The second check within the while loop seems suspect; the wrapping if statement is only run if stop is not NULL, and within the while loop, stop is never modified. However, a check for stop == NULL is present. Thus, the rest of the if statement (stopPool->previous == NULL) is never evaluated and the loop is never broken in this case.

Reading through the code gives me the impression that simply removing stop == NULL is sufficient, however, I am definitely out of my league with this one. Perhaps the current behavior is indeed expected and desired?

As a thought experiment, if stop is not equal to NULL, and the previous pool happens to be NULL, the second if statement won't catch that. If, by some miracle, the stop location is not found, stopPool then becomes NULL by virtue of stopPool->previous being NULL. The second pass over from the top will then catch that and return. I wouldn't know of any case where all of these suppositions are true at the same time, and I don't think that anything bad/catastrophic is happening as is since the first check handles this possibility, but the logic does seem really wonky to me.

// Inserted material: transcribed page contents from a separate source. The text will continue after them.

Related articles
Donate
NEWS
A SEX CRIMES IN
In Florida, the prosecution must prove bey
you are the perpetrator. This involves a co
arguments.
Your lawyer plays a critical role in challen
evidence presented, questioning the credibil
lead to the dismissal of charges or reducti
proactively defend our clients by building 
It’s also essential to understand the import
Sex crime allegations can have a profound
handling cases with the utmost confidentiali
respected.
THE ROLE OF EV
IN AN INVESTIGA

Here is the relevant snippet:

static void emptyPool(struct arc_tls *tls, void *stop)
{
	struct arc_autorelease_pool *stopPool = NULL;
	if (NULL != stop)
	{
		stopPool = tls->pool;
		while (1)
		{
			// Invalid stop location
			if (NULL == stopPool)
			{
				return;
			}
			// NULL is the placeholder for the top-level pool
			if (NULL == stop && stopPool->previous == NULL)
			{
				break;
			}
			// Stop location was found in this pool
			if ((stop >= stopPool->pool) && (stop < &stopPool->pool[POOL_SIZE]))
			{
				break;
			}
			stopPool = stopPool->previous;
		}
	}
/* Routine continues... */

[cmpwi]

Reading the code more carefully now makes it more obvious why it all still works: if stop is not NULL and valid, it's guaranteed to be found in at least the final pool after going though them all, thus breaking appropriately and continuing with the rest of the routine's logic. The whole stopPool->previous == NULL check just seems like an optimization that never gets run; now it makes sense.

Edit: I just realized that if an invalid yet non-NULL stop location is given and stopPool is at the final pool, the while loop will break and the entirety of stopPool will be released in the do-while loop below (edit: which would only happen if stop is some contrived address like 0x1, thus being smaller than tls->pool->insert). Is that desired behavior? Perhaps the entirety of the second check should be removed? I believe the loop should only break if stop is indeed a valid position within a pool, and return if all pools have been exhausted and a position has not been found.